Unemployment Drops Below 3% In Nebraska
The U.S. economy has added enough workers since unemployment hit 10% at the depths of the recession that the national jobless rate has moved down to 5.5%. The recovery has been fairly even, recently, with almost all states reaching a level of stability. According to the BLS:
Regional and state unemployment rates were little changed in May. Twenty-five states had unemployment rate increases from April, 9 states and the District of Columbia had decreases, and 16 states had no change, the U.S. Bureau of Labor Statistics reported today. Forty-five states and the District of Columbia had unemployment rate decreases from a year earlier and five states had increases. The national jobless rate was essentially unchanged from April at 5.5 percent and was 0.8 percentage point lower than in May 2014.

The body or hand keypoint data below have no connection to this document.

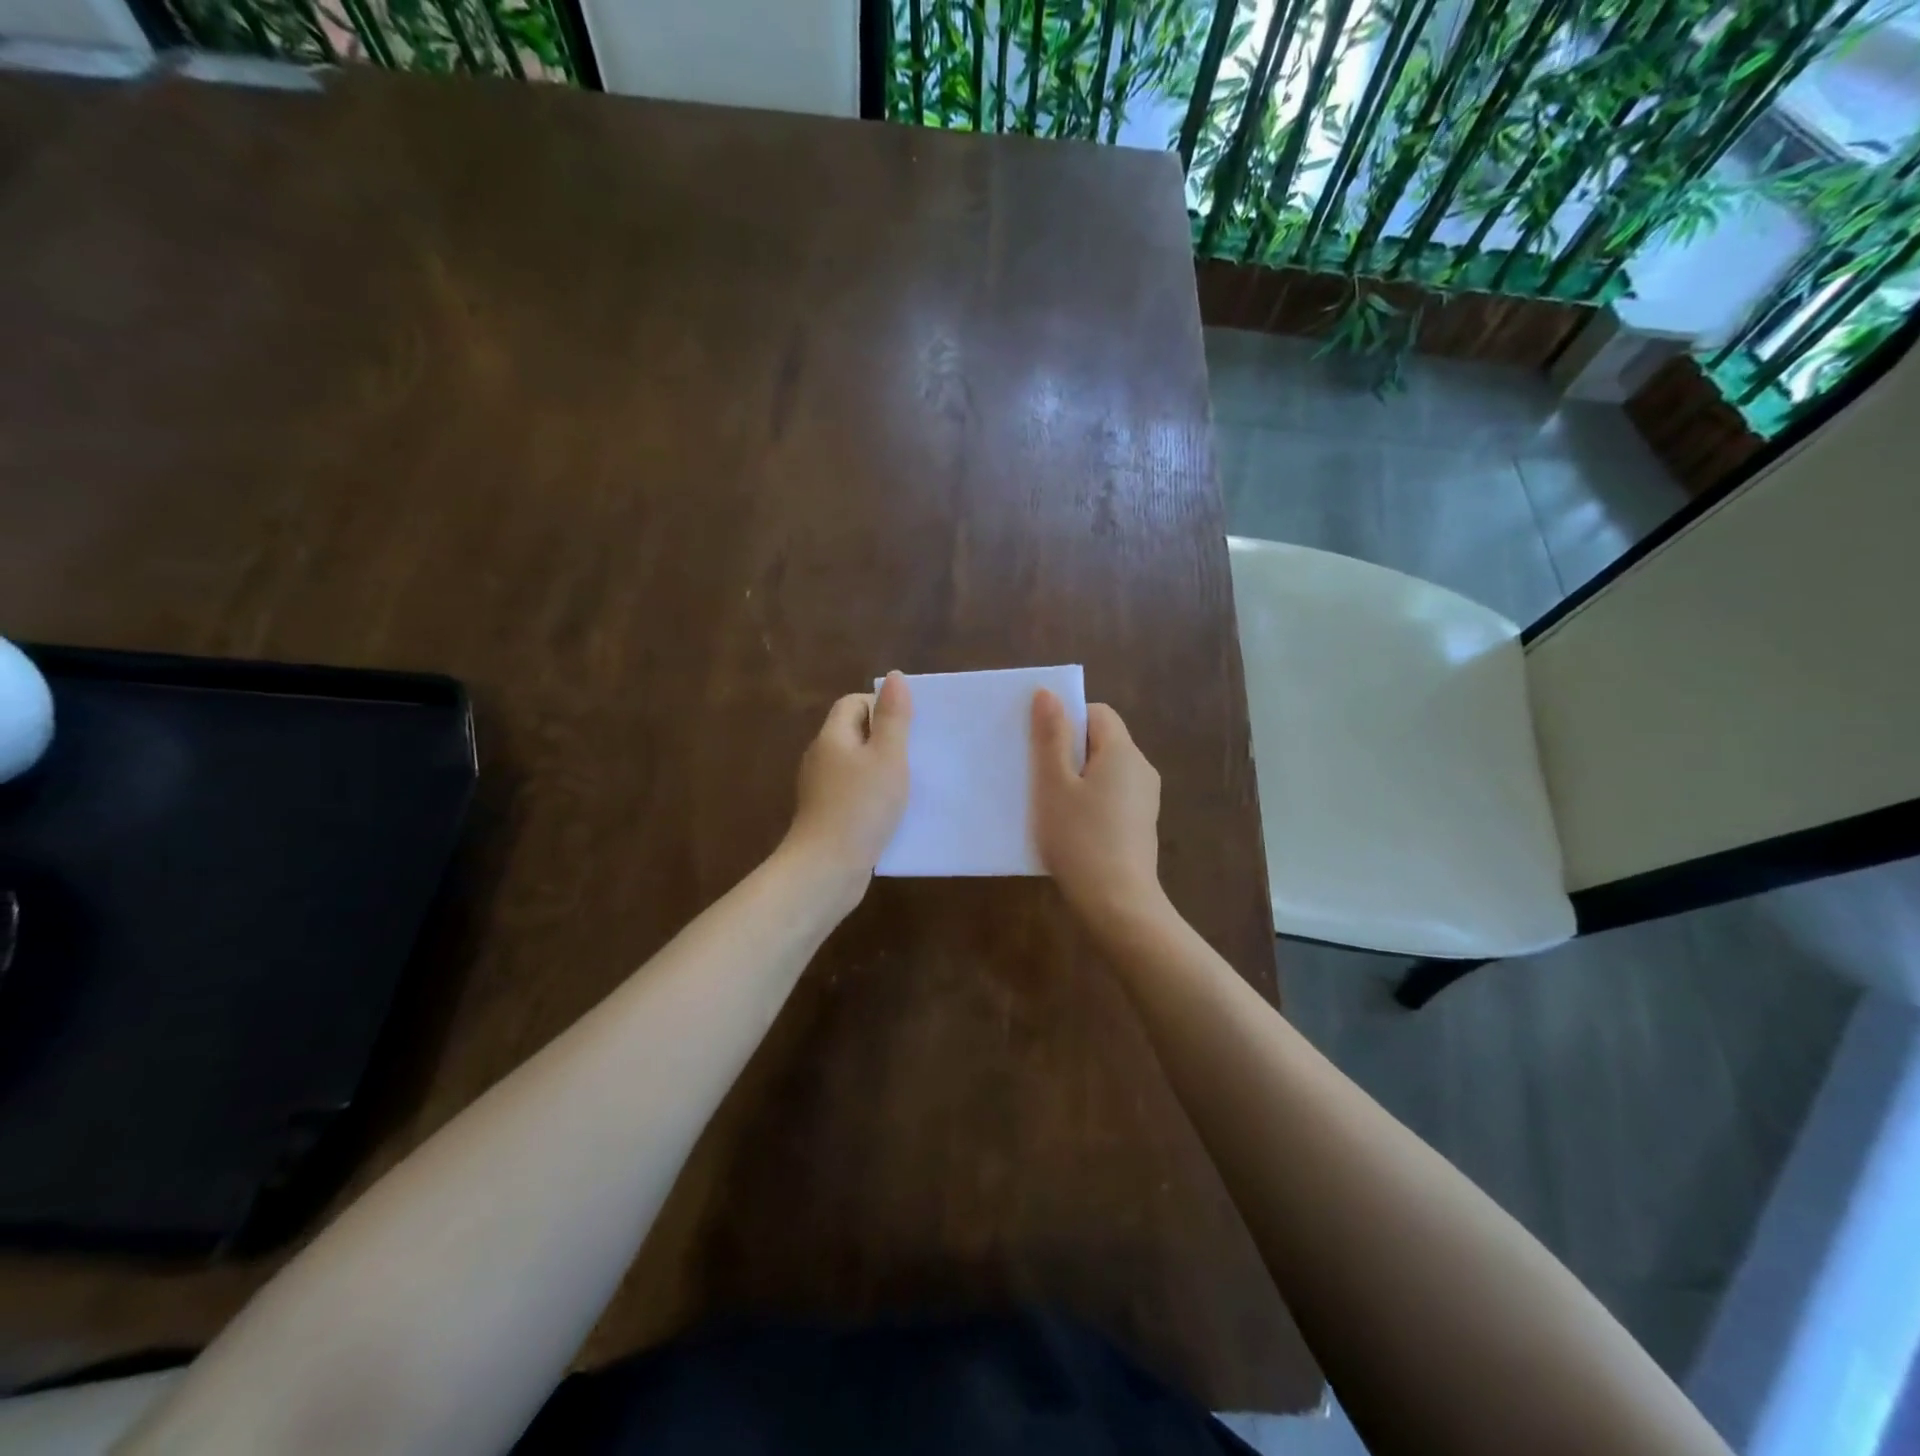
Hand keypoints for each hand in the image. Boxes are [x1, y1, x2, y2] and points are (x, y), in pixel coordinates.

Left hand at [784, 671, 912, 895]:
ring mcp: (821, 789)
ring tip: (911, 781)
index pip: (853, 703)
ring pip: (856, 765)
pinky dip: (873, 794)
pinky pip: (854, 792)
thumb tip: (894, 677)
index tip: (910, 725)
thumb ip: (894, 717)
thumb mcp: (887, 757)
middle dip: (886, 738)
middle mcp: (821, 758)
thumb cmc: (861, 806)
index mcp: (832, 737)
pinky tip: (893, 811)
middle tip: (917, 752)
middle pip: (855, 733)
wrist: (827, 868)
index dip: (881, 706)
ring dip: (882, 769)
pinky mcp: (827, 816)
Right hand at [1030, 690, 1162, 921]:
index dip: (1067, 719)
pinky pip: (1112, 795)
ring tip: (1048, 802)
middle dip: (1068, 750)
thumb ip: (1051, 737)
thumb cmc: (1079, 839)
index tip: (1039, 744)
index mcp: (1123, 751)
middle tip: (1036, 773)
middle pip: (1102, 740)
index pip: (1097, 712)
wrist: (1118, 904)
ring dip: (1077, 777)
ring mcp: (1145, 798)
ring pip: (1105, 770)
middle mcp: (1141, 768)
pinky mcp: (1141, 824)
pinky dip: (1090, 800)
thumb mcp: (1054, 784)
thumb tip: (1049, 692)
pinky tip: (1070, 826)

However, as exceptions, in several states, the jobless rate remains above 6%. And, in several more the rate has fallen below 4%. And, Nebraska’s unemployment rate has improved enough that it had the lowest jobless level among all states last month at 2.6%.
Another example of how patchy the recovery has been in a small number of states is that the jobless rates in Nevada and West Virginia are at 7% or above. On the other hand, it is below 4% in Idaho, Montana, New Hampshire, North Dakota, South Dakota, Utah, and Vermont. Some economists would argue that none of these numbers mean much, at least in terms of affecting the national average. None of theses are among the larger states in terms of population. A better measure would be to look at California were the rate is 6.4%, Florida where the rate is 5.7%, or Texas at 4.2%. Texas remains something of an economic miracle as the state adds tens of thousands of workers every month, due, in part, because its large mix of industries, led by tech and energy.
What many of the states with low unemployment have in common, particularly those in the Plains, is that they have small populations spread over vast areas. The population is the more important of the two factors. North Dakota is an example. It has a civilian labor force of 420,000. One industry, fracking, has added enough jobs to the small total that unemployment has been driven down well below the national average. Unfortunately for state residents, this will change if oil prices remain low and the fracking industry is battered because of its relatively high costs.